Why this confusion keeps happening
People say "lat/long" in that order for decades, so apps and UIs follow it.
GIS engines and geometry models prefer "x/y," which becomes lon/lat.
Some libraries try to be helpful and auto-swap depending on context.
Some standards define axis order, but older systems may ignore it, so behavior varies.
The technique that stopped it in my codebase
The conceptual explanation is useful, but it does not prevent bugs.
What actually helped was enforcing one simple rule:
never manually swap coordinate order scattered around the code.
Instead, I introduced a single conversion layer that acts as the boundary between:
Frontend map UI (Leaflet), which naturally works with (lat, lng)
Storage and backend models, which I keep aligned to (lng, lat) / (x, y)
Concept: "Coordinate conversion layer"
In my project I called it CoordinateConversionService, but the important part is not the name.
The idea is: create one dedicated place that converts between formats, and make every other part of the app
call into it. This turns a messy convention problem into a controlled interface.
Typical responsibilities of this conversion layer:
Convert Leaflet coordinates (lat,lng) to GeoJSON coordinates (lng,lat) for saving.
Convert GeoJSON (lng,lat) back to Leaflet (lat,lng) for rendering.
If the backend stores GPS as x,y, keep x=lng and y=lat consistently.
Concept: "Update direction guard" (to avoid feedback loops)
A second practical issue appears in map editors: there are two ways a coordinate can change.
User drags a marker on the map, and the form fields must update.
User edits the coordinate fields, and the marker must move.
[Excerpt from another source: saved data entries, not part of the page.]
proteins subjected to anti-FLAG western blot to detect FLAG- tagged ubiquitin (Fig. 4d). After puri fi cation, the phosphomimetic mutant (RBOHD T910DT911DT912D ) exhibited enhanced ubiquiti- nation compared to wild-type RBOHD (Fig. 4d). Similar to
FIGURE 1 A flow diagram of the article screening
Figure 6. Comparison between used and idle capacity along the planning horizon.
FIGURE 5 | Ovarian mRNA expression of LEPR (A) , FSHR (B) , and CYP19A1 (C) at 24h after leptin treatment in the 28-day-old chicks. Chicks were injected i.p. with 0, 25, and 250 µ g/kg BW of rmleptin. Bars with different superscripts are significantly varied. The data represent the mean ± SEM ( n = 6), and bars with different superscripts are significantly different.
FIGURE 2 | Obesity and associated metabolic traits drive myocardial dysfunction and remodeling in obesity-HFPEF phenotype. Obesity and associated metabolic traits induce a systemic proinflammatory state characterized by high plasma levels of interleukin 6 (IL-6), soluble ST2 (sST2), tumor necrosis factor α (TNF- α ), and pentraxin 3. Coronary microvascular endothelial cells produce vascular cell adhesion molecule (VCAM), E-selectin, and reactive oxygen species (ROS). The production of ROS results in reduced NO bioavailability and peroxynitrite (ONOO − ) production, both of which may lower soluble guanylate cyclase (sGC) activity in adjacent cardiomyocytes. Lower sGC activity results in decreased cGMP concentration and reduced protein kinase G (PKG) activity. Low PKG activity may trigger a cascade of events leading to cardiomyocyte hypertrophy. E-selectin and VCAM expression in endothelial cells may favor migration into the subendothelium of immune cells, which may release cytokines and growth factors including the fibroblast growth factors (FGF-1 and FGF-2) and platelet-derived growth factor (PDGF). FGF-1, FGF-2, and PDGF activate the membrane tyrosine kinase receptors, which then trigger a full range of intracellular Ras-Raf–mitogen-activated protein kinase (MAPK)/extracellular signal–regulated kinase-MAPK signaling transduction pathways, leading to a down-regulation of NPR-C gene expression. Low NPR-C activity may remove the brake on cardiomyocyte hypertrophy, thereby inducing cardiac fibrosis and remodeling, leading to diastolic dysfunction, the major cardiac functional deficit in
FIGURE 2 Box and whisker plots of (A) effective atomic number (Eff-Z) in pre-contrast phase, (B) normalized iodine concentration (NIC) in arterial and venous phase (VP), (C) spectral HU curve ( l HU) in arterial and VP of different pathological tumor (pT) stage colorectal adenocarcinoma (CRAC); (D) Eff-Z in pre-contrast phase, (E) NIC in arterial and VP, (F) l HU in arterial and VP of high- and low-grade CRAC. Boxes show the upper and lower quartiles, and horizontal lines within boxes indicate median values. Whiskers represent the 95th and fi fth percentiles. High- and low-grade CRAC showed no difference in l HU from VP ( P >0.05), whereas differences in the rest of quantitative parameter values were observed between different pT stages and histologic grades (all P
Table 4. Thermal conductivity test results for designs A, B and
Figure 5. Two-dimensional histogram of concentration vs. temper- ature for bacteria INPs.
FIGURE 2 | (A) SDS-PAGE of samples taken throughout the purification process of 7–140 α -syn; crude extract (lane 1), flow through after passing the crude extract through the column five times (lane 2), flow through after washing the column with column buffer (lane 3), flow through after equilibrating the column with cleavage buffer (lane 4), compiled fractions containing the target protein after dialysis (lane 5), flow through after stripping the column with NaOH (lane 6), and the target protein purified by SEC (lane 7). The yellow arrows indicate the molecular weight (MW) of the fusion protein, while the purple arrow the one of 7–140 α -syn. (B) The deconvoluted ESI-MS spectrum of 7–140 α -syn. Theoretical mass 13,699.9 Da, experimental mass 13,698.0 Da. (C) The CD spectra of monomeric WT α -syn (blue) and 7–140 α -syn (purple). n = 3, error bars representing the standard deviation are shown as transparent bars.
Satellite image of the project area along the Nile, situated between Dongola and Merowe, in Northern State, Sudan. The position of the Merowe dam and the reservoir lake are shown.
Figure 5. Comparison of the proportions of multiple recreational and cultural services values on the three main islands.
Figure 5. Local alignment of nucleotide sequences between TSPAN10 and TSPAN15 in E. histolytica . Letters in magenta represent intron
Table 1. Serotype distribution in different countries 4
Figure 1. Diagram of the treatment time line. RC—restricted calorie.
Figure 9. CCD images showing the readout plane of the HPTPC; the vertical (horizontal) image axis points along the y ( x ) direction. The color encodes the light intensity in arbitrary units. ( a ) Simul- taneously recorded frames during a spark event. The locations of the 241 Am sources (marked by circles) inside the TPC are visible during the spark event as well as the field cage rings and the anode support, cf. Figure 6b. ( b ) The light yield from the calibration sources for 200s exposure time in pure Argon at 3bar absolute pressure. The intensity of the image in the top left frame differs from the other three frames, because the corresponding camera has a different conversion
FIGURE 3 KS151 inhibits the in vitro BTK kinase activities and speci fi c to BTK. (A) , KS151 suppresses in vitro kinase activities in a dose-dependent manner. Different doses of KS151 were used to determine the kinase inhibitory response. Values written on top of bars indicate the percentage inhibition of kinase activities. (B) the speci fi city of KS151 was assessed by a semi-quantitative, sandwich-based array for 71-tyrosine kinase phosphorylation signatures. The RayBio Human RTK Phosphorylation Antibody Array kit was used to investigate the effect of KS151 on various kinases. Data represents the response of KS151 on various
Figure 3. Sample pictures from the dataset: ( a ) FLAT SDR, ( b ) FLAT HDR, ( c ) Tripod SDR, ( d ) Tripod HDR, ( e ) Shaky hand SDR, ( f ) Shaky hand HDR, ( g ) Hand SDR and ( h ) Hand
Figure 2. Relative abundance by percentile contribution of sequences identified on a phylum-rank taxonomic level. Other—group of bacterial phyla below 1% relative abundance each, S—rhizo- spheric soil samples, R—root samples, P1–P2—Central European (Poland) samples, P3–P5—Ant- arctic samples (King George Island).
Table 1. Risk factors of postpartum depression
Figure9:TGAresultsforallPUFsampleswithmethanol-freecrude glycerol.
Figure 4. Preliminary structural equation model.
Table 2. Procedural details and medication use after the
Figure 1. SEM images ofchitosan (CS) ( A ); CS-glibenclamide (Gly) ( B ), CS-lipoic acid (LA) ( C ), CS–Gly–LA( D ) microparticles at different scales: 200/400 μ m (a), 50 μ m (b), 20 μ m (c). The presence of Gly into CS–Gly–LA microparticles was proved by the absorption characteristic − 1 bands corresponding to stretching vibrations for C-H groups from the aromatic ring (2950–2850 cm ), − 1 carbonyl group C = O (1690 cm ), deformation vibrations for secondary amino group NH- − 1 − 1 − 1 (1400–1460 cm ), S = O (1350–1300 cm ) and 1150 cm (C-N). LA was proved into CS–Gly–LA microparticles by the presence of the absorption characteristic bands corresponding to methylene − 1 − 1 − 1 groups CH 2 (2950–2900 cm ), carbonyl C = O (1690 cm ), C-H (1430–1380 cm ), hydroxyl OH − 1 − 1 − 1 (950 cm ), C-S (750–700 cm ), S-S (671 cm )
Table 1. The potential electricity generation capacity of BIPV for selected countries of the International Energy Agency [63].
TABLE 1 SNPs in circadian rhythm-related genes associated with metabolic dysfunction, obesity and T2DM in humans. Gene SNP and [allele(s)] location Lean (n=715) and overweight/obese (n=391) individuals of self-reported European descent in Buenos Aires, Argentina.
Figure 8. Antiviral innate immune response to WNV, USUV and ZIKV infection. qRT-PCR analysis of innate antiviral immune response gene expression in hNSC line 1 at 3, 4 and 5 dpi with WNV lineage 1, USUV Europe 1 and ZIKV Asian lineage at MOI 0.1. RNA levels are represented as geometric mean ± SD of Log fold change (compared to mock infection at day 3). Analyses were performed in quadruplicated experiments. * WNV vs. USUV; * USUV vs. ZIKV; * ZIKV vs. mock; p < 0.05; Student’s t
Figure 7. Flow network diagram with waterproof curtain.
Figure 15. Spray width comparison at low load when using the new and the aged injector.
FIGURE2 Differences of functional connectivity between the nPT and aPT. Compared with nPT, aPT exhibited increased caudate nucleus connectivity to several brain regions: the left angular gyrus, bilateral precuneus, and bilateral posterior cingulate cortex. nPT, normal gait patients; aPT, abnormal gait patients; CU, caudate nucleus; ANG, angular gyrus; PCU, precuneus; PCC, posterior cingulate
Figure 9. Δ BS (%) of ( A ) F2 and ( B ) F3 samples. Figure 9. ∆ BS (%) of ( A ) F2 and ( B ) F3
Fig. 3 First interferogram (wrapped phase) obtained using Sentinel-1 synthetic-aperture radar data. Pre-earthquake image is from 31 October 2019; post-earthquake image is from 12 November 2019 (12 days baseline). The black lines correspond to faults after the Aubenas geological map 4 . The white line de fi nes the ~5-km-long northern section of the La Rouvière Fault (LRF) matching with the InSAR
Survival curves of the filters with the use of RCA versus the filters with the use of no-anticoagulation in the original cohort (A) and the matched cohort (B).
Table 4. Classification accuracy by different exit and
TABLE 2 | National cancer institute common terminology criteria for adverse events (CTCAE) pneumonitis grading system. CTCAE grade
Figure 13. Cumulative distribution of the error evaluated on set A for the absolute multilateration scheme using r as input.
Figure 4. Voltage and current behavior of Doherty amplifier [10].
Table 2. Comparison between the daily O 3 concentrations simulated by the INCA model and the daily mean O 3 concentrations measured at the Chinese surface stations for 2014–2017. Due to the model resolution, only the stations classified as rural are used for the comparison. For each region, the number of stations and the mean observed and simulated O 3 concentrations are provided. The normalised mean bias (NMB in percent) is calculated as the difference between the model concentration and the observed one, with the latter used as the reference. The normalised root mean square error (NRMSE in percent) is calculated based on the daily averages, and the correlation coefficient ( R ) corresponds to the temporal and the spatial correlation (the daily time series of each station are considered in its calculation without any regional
If both directions trigger each other, the app can end up in a loop or jittery updates.
The simplest fix is to track the source of the current update.
In my project I used a flag named isUpdatingFromMapDrag. Again, the name is not the point.
The concept is: when the map drag handler is actively pushing values into the form,
temporarily ignore form-driven map updates (or vice versa).
This guard makes the editor stable and prevents accidental recursion.
A small but important rendering detail
When only a marker position changes, I update the existing marker in place
(for example, Leaflet's setLatLng) instead of clearing and re-adding layers.
This avoids flicker and "marker disappeared" bugs.
My cheat sheet
Human-friendly display: often (lat, lon)
GIS engine, GeoJSON, storage: usually (lon, lat)
Practical rule: keep one conversion boundary and forbid manual swapping elsewhere
Editor stability: use an update-direction guard to avoid feedback loops
Final note to future me
If a point suddenly appears in a completely wrong place and there are no errors, check coordinate order first.
If the codebase has a conversion layer, the bug is usually that some new code bypassed it.